OK, so you've scoured the papers, trade magazines and the web and you've come across something you rather like the sound of. Now comes the difficult bit.
HOW TO ANALYSE AN ADVERTISEMENT
In their book Brilliant CV, Jim Bright and Joanne Earl offer up a helpful set of questions that might enable you to get to grips with a job advertisement:
- What don't you understand about the job ad?
- What type of industry is it in? What's happening in the company or industry? Is it restructuring or expanding?
- What is the main purpose of the role being offered?
- Why is this role important to the company? How will this role affect the company's bottom line?
- What type of skills do they want? What other skills might be needed, given the job's purpose?
- What types of knowledge/training do they want? What other knowledge or training might be needed, given the job's purpose?
MATCHING REQUIREMENTS
Read the advertisement carefully to build up your diagnosis of the sort of person the recruiter is after. Differentiate between the essential requirements and those that are desirable. Most requirements will be explicit, but some may be implicit and require you to read between the lines.
For example, in March 2001 a county council was seeking applicants for a PR post that would involve promoting bus transport, yet a company car was being offered with the job. A representative for the council was quoted as hoping that the person appointed would demonstrate personal commitment to the job by not taking up the car offer. Now there's one way to impress/not impress the council!
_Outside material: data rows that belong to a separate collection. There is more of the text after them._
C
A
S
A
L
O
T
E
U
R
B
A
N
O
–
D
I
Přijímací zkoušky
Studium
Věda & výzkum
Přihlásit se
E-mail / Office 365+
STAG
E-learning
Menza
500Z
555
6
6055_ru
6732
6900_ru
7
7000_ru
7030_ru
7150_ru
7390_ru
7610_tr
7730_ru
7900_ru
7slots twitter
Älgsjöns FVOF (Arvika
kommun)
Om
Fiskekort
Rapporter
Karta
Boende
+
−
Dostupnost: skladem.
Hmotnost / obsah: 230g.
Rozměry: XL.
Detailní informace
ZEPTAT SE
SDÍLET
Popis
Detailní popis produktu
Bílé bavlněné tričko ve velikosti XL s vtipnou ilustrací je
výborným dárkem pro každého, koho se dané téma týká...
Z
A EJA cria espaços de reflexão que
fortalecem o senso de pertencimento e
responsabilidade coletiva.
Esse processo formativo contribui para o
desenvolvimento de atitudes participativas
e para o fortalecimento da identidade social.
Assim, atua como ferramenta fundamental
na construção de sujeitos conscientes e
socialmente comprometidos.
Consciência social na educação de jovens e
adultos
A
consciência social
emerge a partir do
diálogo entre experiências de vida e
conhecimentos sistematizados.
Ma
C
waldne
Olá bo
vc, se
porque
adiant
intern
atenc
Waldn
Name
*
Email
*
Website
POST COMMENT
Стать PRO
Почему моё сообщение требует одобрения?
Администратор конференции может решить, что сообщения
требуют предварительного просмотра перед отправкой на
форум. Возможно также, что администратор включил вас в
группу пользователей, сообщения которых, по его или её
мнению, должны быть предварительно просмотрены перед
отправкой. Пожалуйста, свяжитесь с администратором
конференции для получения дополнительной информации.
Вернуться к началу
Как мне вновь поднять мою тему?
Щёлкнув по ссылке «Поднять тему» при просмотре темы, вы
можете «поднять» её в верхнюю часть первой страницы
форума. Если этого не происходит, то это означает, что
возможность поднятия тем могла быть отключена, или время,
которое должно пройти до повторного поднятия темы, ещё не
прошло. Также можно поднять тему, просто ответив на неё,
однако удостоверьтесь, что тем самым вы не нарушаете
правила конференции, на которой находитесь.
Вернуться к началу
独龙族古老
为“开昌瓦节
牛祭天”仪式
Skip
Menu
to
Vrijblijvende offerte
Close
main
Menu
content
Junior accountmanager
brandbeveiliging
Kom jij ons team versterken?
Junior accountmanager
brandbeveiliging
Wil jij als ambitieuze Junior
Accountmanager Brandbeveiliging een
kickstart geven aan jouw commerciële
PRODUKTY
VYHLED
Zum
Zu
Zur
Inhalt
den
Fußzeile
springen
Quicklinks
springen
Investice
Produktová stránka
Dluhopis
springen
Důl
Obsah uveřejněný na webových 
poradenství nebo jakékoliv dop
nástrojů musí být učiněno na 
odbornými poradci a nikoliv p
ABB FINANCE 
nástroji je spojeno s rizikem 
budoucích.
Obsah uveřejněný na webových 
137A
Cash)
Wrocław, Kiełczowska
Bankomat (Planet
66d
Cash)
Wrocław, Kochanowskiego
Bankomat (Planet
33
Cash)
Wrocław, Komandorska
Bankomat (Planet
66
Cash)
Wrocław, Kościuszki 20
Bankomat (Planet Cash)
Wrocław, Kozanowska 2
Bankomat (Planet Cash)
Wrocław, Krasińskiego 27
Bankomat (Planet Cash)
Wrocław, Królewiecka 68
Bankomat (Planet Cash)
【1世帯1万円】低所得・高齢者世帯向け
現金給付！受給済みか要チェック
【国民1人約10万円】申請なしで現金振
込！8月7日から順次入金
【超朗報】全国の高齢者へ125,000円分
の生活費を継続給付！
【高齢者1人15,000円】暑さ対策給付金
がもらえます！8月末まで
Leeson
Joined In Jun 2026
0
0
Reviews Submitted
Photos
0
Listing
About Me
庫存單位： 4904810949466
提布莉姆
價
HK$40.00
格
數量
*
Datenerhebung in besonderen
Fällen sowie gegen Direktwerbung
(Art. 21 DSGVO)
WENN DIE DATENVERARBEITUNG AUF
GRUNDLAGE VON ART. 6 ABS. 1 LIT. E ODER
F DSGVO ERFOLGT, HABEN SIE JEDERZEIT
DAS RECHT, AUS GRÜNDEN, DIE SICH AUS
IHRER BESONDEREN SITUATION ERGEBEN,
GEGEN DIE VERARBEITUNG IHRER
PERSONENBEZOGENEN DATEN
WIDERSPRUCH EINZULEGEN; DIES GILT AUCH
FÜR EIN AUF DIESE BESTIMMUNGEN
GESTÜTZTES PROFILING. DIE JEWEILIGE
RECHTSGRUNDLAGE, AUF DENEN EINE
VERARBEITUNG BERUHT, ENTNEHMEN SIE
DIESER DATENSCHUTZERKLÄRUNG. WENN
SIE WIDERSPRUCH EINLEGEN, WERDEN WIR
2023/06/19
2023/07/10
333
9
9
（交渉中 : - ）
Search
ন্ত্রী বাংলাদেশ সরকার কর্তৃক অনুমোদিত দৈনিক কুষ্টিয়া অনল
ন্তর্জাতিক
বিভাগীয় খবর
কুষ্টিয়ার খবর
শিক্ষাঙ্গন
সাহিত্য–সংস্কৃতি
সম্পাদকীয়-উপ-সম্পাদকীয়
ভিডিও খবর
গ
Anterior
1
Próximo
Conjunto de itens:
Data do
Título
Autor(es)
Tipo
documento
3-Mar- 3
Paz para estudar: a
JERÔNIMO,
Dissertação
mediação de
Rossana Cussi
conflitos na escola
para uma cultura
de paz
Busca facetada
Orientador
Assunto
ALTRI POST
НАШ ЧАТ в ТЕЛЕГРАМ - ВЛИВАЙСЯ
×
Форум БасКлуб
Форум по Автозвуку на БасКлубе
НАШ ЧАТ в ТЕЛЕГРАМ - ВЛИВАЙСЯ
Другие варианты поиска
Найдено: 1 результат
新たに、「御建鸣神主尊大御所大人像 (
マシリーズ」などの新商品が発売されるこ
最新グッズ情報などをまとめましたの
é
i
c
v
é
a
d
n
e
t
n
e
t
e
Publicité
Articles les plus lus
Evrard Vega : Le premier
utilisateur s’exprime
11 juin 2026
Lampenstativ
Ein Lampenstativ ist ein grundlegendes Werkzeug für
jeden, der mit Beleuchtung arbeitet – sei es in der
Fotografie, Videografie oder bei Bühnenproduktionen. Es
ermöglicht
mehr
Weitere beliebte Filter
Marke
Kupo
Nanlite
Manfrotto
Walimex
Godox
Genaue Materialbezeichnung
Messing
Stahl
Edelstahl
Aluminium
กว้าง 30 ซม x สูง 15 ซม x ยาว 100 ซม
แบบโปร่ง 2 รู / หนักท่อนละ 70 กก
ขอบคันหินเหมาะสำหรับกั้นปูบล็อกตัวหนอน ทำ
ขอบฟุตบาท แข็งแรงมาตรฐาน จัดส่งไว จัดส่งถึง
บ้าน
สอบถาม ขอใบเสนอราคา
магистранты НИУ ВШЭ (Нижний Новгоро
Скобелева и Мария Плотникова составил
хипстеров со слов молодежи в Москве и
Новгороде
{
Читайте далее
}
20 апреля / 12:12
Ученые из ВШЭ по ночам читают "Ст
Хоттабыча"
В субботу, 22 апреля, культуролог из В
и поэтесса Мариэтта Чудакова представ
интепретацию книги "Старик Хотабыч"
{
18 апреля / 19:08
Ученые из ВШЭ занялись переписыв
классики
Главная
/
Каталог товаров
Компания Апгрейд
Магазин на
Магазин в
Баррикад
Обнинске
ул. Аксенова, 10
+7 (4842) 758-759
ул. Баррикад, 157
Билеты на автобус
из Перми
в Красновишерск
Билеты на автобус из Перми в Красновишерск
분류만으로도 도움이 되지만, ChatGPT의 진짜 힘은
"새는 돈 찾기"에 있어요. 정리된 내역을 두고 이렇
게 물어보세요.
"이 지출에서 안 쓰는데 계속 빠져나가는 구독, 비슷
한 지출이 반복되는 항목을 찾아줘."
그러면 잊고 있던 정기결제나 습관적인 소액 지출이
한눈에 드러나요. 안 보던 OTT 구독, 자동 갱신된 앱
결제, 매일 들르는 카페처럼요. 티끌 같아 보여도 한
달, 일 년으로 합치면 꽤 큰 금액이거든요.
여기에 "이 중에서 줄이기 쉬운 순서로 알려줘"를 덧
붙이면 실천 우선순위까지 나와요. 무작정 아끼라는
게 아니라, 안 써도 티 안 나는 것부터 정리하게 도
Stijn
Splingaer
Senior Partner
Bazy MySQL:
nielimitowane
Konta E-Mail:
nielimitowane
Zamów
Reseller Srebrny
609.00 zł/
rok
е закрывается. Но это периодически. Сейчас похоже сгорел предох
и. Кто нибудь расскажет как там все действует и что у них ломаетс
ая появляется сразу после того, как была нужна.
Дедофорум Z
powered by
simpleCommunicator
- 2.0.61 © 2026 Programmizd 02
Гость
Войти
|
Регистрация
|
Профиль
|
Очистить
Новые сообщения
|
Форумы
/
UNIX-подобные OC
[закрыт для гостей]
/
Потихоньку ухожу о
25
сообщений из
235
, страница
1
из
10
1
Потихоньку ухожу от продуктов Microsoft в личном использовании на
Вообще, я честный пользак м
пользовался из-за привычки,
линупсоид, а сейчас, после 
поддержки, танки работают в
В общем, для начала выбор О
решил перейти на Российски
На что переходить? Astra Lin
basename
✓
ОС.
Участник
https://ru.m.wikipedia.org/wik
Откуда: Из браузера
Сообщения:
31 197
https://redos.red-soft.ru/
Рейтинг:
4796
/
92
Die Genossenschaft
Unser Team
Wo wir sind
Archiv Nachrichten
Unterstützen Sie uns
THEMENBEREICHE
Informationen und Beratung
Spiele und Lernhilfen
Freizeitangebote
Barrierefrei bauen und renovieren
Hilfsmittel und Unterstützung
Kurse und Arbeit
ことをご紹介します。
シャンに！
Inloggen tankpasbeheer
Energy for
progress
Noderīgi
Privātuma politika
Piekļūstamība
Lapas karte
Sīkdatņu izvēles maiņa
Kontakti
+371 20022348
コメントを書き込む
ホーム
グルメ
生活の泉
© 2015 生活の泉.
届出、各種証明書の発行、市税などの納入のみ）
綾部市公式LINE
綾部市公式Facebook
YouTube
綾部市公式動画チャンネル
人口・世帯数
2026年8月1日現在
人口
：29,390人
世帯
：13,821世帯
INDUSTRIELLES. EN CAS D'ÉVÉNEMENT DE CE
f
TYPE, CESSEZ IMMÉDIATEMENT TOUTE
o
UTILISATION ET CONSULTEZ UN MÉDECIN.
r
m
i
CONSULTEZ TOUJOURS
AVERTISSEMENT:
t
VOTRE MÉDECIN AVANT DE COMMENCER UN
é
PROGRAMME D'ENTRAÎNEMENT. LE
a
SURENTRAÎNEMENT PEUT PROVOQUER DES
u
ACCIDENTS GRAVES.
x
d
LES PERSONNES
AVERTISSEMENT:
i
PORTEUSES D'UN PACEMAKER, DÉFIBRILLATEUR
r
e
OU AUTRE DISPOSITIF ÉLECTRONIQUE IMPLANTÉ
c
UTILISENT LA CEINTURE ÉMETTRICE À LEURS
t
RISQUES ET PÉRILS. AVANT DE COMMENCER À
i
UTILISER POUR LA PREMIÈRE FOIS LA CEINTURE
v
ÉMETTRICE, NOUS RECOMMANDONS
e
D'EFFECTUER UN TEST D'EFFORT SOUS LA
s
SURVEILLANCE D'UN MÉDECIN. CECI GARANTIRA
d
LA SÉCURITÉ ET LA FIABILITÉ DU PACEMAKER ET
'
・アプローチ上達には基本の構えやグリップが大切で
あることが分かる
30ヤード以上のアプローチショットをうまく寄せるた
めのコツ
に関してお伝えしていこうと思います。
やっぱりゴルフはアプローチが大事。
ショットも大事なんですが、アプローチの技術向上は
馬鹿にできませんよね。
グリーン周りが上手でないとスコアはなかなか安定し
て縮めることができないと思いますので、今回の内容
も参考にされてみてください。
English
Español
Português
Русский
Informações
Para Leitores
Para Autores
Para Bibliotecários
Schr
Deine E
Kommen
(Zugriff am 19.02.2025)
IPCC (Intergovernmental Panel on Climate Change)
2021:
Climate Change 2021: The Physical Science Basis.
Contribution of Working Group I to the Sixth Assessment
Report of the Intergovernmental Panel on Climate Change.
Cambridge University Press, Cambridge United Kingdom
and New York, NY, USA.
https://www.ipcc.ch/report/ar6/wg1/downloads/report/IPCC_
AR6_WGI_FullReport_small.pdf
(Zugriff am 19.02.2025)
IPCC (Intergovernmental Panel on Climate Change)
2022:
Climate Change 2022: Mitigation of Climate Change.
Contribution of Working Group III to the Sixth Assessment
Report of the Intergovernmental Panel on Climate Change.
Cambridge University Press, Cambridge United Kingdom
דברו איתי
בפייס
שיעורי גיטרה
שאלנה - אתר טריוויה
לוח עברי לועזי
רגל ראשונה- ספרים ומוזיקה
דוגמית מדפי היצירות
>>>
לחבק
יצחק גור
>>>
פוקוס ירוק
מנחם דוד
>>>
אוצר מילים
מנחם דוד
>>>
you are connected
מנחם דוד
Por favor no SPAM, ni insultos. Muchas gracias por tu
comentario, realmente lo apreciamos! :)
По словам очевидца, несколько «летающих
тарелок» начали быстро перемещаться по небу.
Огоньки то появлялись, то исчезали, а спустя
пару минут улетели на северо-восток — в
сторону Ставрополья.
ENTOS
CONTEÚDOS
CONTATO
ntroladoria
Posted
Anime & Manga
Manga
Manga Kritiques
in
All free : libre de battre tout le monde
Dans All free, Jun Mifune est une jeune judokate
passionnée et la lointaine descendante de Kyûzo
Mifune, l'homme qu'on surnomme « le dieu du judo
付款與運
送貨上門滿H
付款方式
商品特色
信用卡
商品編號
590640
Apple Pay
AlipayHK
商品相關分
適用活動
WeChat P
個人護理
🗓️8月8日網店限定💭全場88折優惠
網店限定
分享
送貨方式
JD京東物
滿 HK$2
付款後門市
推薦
Sometimes, what we imagine to be essential is sometimes either desirable or unnecessary. In July 2004, the British press reported with great amusement that the newly appointed chairman of the Melton Mowbray Pork Pie Association, Matthew O'Callaghan, was a vegetarian.
If the ad mentions a website reference, that's your first port of call research-wise. If it doesn't, it's still worth using a search engine to try and track down their website. A company's website will help you to build your understanding of the company and may well provide further information about the vacancy.
Ordinarily, you'll need to show that you can meet practically 100% of the essential requirements and around 50-70% of the desirable qualities sought. However, when the labour market is a bit tight and there just aren't that many people job-hunting, you can afford to drop the former to 70-80%. The desirables become almost irrelevant if the recruiter is likely to get a low response to their advertisement.
When you examine the job requirements in detail, you'll find that you match each of the recruiter's requirements at different levels. These can be characterised as:
- High match
- Medium match
- Low or no match
Where you have a high match, make sure that this is glaringly apparent in both your covering letter and CV. Where you have a medium match, include this in the CV but not in any covering letter. If you can only muster a low match or no match, bury this towards the back of the CV or - better still - don't mention it at all!